I had, as a matter of fact, come to look at Raja Rao’s unpublished manuscripts. There were dozens of them, with scribbles in Raja Rao’s own hand in the margins. The manuscripts included two volumes of the Chessmaster trilogy.

Only the first volume, The Chessmaster And His Moves, had been published in 1988. It had won Rao the Neustadt Prize, often called the ‘alternative Nobel’. Now I’m not sure if these works will ever be published. Who else but Raja Rao can approve and oversee their final versions?

Raja Rao has always been small and frail. Yet, there is nothing small or frail about his life. If his story were to be told in celluloid, it would be a 70mm film, with an international star cast. It would show a handsome young Brahmin arriving in Paris in the late 1920s, marrying a French professor much older than him, giving up his PhD to pursue a writing career.

Later, the marriage would break up and Raja Rao would return to India to look for a guru. After a decisive event in which, as he put it, he prostrated before Ramana Maharshi in Tiruvannamalai in Tamil Nadu, weeping till the floor was bathed in his tears, Raja Rao finally turned further southwards, to the ashram of Atmananda Guru in Kerala.

Raja Rao wrote The Cat And Shakespeare  (1965) based on his ashram experiences and returned to America. He taught philosophy at the University of Texas. His classes were very popular. He was known to walk into the lecture theatre filled with 250 young, inquisitive minds and say, “You may ask me any question you like.”

After an unsuccessful marriage with Catherine Jones, a dancer and an actress, from which a son, Christopher Rama, was born, Raja Rao met Susan, once again in his guru’s ashram.

Living in semi-retirement in his modest apartment in Austin, Raja Rao continued to write. One of his last published books was The Meaning of India (1998).
 
What makes Raja Rao’s fiction unique is not just the highly innovative, experimental, and dynamic English prose style that he developed much before Salman Rushdie, but the deeply spiritual content of his works.

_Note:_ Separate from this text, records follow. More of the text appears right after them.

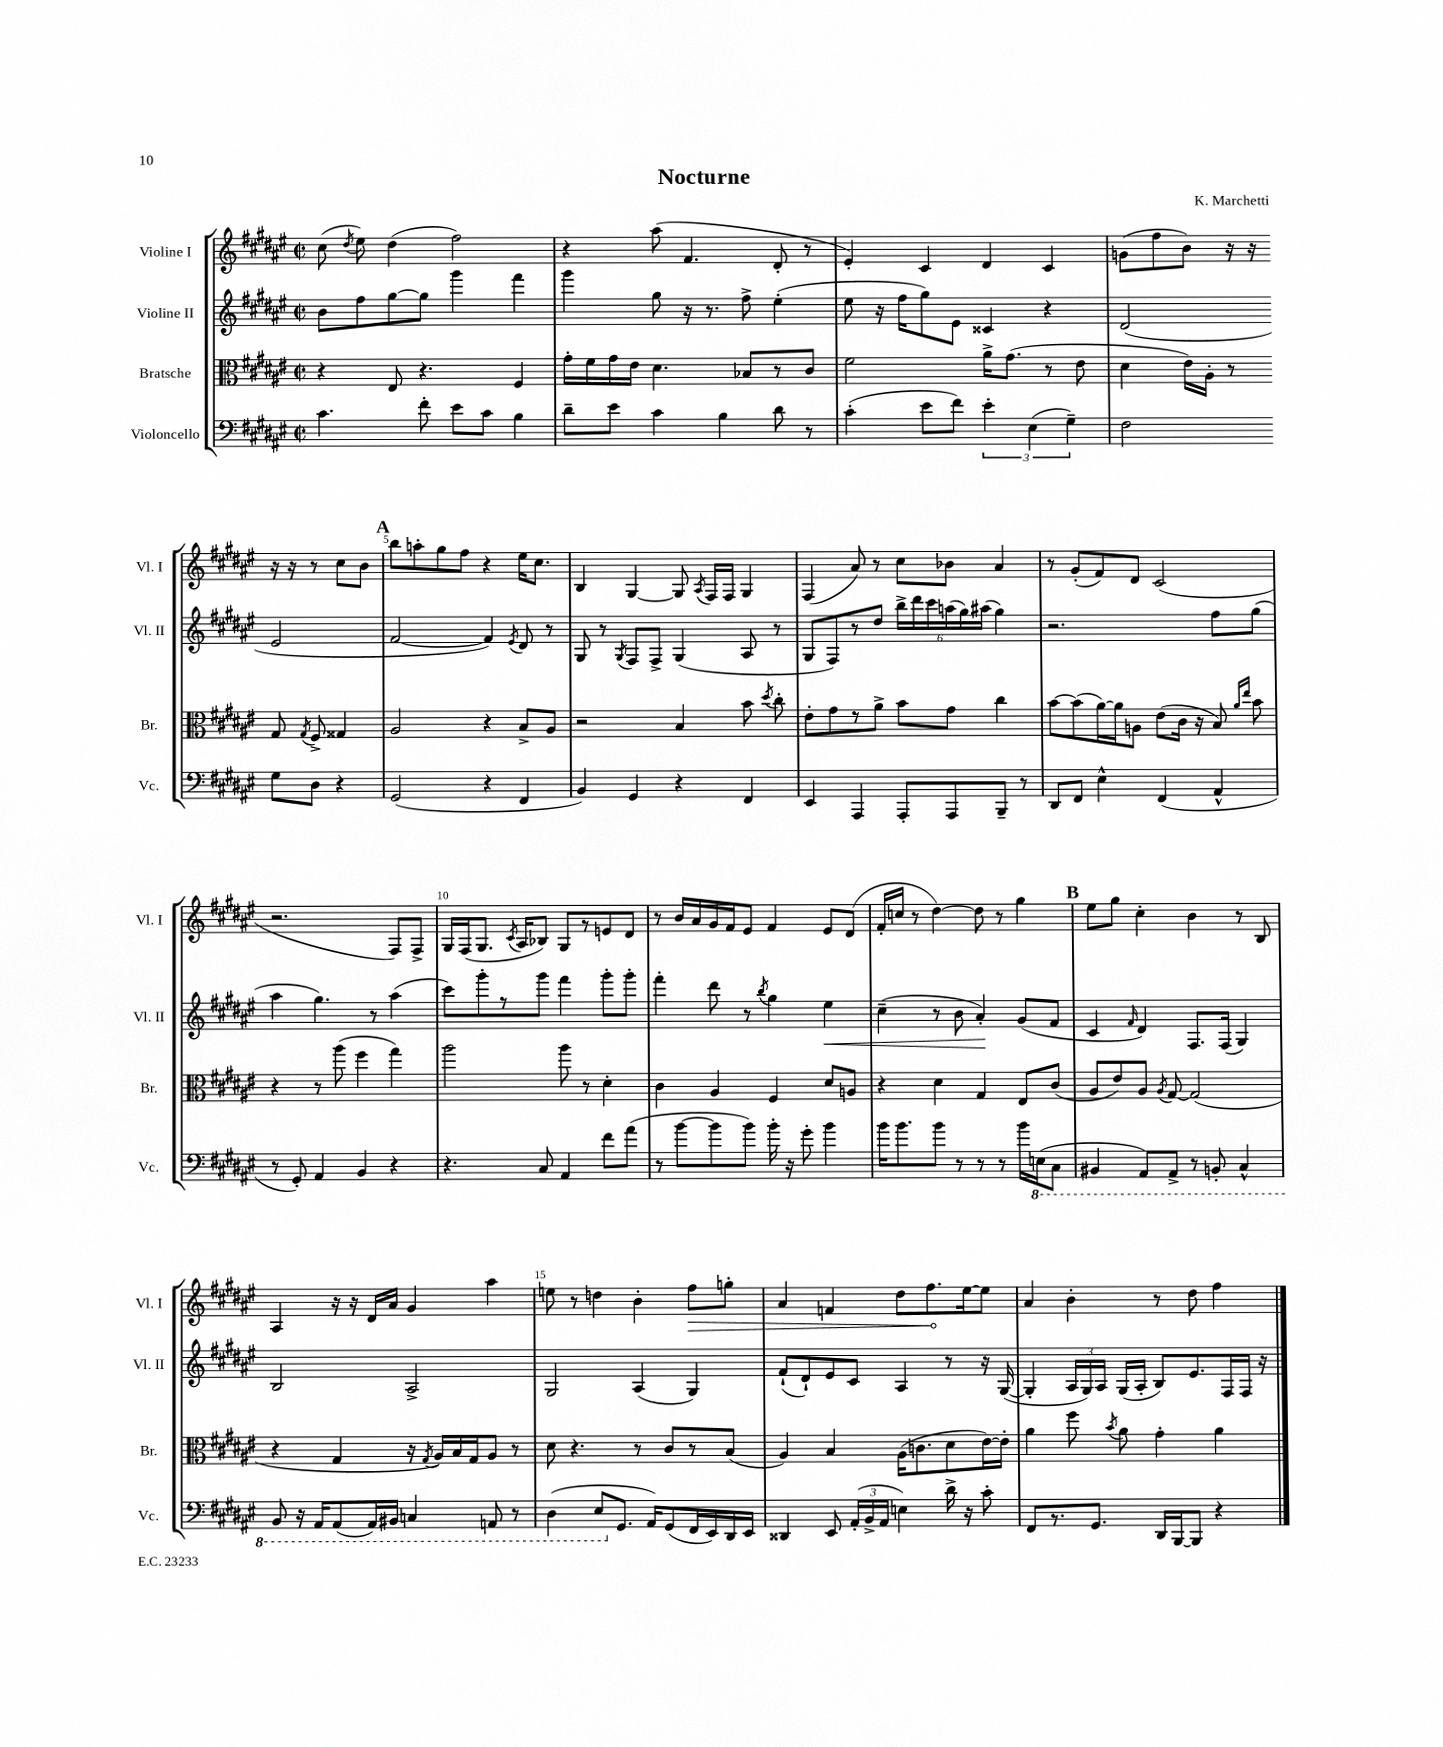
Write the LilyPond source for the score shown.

\header { title = "Nocturne" composer = "K. Marchetti" }
<<
\new StaffGroup <<
\new Staff = "s0" \with { instrumentName = "Violine I" shortInstrumentName = "Vl. I" } {
    \clef treble \key fis \major \defaultTimeSignature \time 2/2
    \autoBeamOff cis''8( \acciaccatura { dis''8 } eis''8) dis''4( fis''2) |
    r4 ais''8( fis'4. dis'8-. r8 |
    eis'4-.) cis'4 dis'4 cis'4 |
    g'8[( fis''8 b'8]) r16 r16 r16 r16 r8 cis''8[ b'8] |
    \mark \markup { \bold "A" } b''8[ a''8-. gis''8 fis''8] r4 eis''16[ cis''8.] |
    b4 gis4~ gis8 \acciaccatura { ais8 } fis16[ fis16] gis4 |
    fis4( ais'8) r8 cis''8[ bes'8] ais'4 |
    r8 gis'8[-.( fis'8) dis'8] cis'2( |
    r2. fis8[) fis8]-> |
    gis16[ fis16( gis8.] \acciaccatura { cis'8 } ais16[ bes8]) gis8[ r8 e'8 dis'8] |
    r8 b'16[ ais'16 gis'16 fis'16 eis'8] fis'4 eis'8[ dis'8]( |
    fis'16[-. c''16] r8 dis''4~) dis''8 r8 gis''4 |
    \mark \markup { \bold "B" } eis''8[ gis''8] cis''4-. b'4 r8 b8 |
    ais4 r16 r16 dis'16[ ais'16] gis'4 ais''4 |
    e''8 r8 d''4 b'4-. \once \override Hairpin.circled-tip = ##t fis''8[\> g''8]-. |
    ais'4 f'4 dis''8[ fis''8.\! eis''16~ eis''8] |
    ais'4 b'4-. r8 dis''8 fis''4 \bar "|." |
}
\new Staff = "s1" \with { instrumentName = "Violine II" shortInstrumentName = "Vl. II" } {
    \clef treble \key fis \major \defaultTimeSignature \time 2/2
    \autoBeamOff b'8[ fis''8 gis''8~ gis''8] gis'''4 fis'''4 |
    gis'''4 gis''8 r16 r8. fis''8-> eis''4-.( |
    eis''8 r16 fis''16[ gis''8) eis'8] cisis'4 r4 |
    dis'2( eis'2 |
    \mark \markup { \bold "A" } fis'2~ fis'4) \acciaccatura { eis'8 } dis'8 r8 |
    gis8 r8 \acciaccatura { gis8 } fis8[ fis8]-> gis4( ais8 r8 |
    gis8[ fis8) r8 dis''8] \tuplet 6/4 { b''16[-> dis'''16 cis'''16 a''16( gis''16) ais''16]( } gis''4) |
    r2. fis''8[ gis''8]( |
    ais''4 gis''4.) r8 ais''4( |
    cis'''8[) gis'''8-. r8 gis'''8] fis'''4 gis'''8[-. gis'''8]-. |
    fis'''4-. dis'''8 r8 \acciaccatura { b''8 } gis''4 eis''4\< |
    cis''4--( r8 b'8 ais'4-.\!) gis'8[( fis'8] |
    \mark \markup { \bold "B" } cis'4 \grace { fis'16 } dis'4) fis8.[ fis16]( gis4) |
    b2 ais2-> |
    gis2 ais4( gis4) |
    fis'8[-!( dis'8-!) eis'8 cis'8] ais4 r8 r16 gis16~( |
    gis4-. \tuplet 3/2 { ais16[ gis16) ais16] } gis16[( ais16]-. b8[) eis'8. fis16 fis16] r16 \bar "|." |
}
\new Staff = "s2" \with { instrumentName = "Bratsche" shortInstrumentName = "Br." } {
    \clef alto \key fis \major \defaultTimeSignature \time 2/2
    \autoBeamOff r4 eis8 r4. fis4 |
    gis'16[-. fis'16 gis'16 eis'16] dis'4. bes8[ r8 cis'8] |
    fis'2 ais'16[-> gis'8.]( r8 eis'8 |
    dis'4 eis'16[) ais16]-. r8 gis8 \acciaccatura { gis8 } fis8-> gisis4 |
    \mark \markup { \bold "A" } ais2 r4 b8[-> ais8] |
    r2 b4 b'8 \acciaccatura { dis''8 } cis''8-. |
    eis'8[-. gis'8 r8 ais'8]-> b'8[ gis'8] cis''4 |
    b'8[~ b'8( ais'16~) ais'16 a8] eis'8[( cis'16] r16 b8) \grace { ais'16[ eis''16] } b'8 |
    r4 r8 ais''8( fis''4 gis''4) |
    ais''2 ais''8 r8 dis'4-. |
    cis'4 ais4 fis4 dis'8[ a8] |
    r4 dis'4 gis4 eis8[ cis'8]( |
    \mark \markup { \bold "B" } ais8[ eis'8) ais8] \acciaccatura { ais8 } gis8~ gis2( |
    r4 gis4 r16 \acciaccatura { gis8 } ais16[) b16 gis16 ais8] r8 |
    dis'8 r4. r8 cis'8[ r8 b8]( |
    ais4) b4 ais16[( c'8. dis'8 eis'16~) eis'16]-. |
    ais'4 fis''8 \acciaccatura { b'8 } ais'8 gis'4-. ais'4 \bar "|." |
}
\new Staff = "s3" \with { instrumentName = "Violoncello" shortInstrumentName = "Vc." } {
    \clef bass \key fis \major \defaultTimeSignature \time 2/2
    \autoBeamOff cis'4. fis'8-. eis'8[ cis'8] b4 |
    dis'8[-- eis'8] cis'4 b4 dis'8 r8 |
    cis'4-.( eis'8[ fis'8]) \tuplet 3/2 { eis'4-. eis4( gis4--) } |
    fis2 gis8[ dis8] r4 |
    \mark \markup { \bold "A" } gis,2( r4 fis,4 |
    b,4) gis,4 r4 fis,4 |
    eis,4 ais,,4 ais,,8[-. ais,,8 b,,8]-- r8 |
    dis,8[ fis,8] eis4-^ fis,4( ais,4-^ |
    r8 gis,8-.) ais,4 b,4 r4 |
    r4. cis8 ais,4 fis'8[ ais'8]( |
    r8 b'8[~ b'8 b'8]) b'16-. r16 gis'8-. b'4 |
    b'16[ b'8. b'8] r8 r8 r8 b'16[ \ottava #-1 e,16( cis,8] |
    \mark \markup { \bold "B" } bis,,4 ais,,8[) ais,,8]-> r8 b,,8-. cis,4-^ |
    b,,8 r16 ais,,16[ ais,,8( ais,,16) bis,,16] c,4 a,,8 r8 |
    dis,4( eis,8[ \ottava #0 gis,8.] ais,16[) gis,8( fis,16 eis,16) dis,16 eis,16] |
    disis,4 eis,8 \tuplet 3/2 { ais,16[-.( b,16-> ais,16] } e4) dis'16-> r16 cis'8-. |
    fis,8[ r8. gis,8.] dis,16[ b,,16~ b,,8] r4 \bar "|." |
}
>>
>>
\layout { \context { \Score \override BarNumber.break-visibility = ##(#f #t #t) barNumberVisibility = #(every-nth-bar-number-visible 5) } }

His spirituality is not of a New Age feel good kind, but philosophically rigorous.

He is a novelist of ideas, but the idea is always suggestive of something beyond itself, pointing, ultimately, to the Absolute.
Kanthapura was a lyrical tale that depicted the impact of Mahatma Gandhi’s non-violent revolution on a small village in Karnataka.

From there Raja Rao shifted to the Upanishadic, even Sanskritic style and tone of The Serpent And The Rope. The title refers to the advaita analogy of how, because of delusion, the rope appears as the serpent. The book is about the quest for self-knowledge, but weaved into it is a love story, modelled on Raja Rao’s own life.

The metaphysical terrain of The Serpent… is reiterated more elaborately in The Chessmaster And His Moves. This voluminous work ponders on the universal sorrow and the human condition. The solution is not so much the realisation of the self, but its dissolution, the sheer vertical plunge into the Absolute rather than the painstaking, slow, accumulative, and maybe impossible quest for infinity.

Raja Rao considered his writing a sadhana, a spiritual discipline. Reading him is also a sadhana. Like the great Russian writers Tolstoy and Dostoyevsky, his fiction elevates the spirit, taking the reader to a higher plane of consciousness. 

‘The word seems to come first as an impulsion from the nowhere...’

I am a man of silence. And words emerge from that silence with light, of light, and light is sacred. One wonders that there is the world at all—Sabda—and one asks oneself, where did it come from? How does it arise? I have asked this question for many, many years. I’ve asked it of linguists, I’ve asked it of poets, I’ve asked it of scholars.

The word seems to come first as an impulsion from the nowhere, and then as a prehension, and it becomes less and less esoteric — till it begins to be concrete. And the concrete becoming ever more earthy, and the earthy communicated, as the common word, alas seems to possess least of that original light.

From Raja Rao’s Neustadt Prize acceptance speech.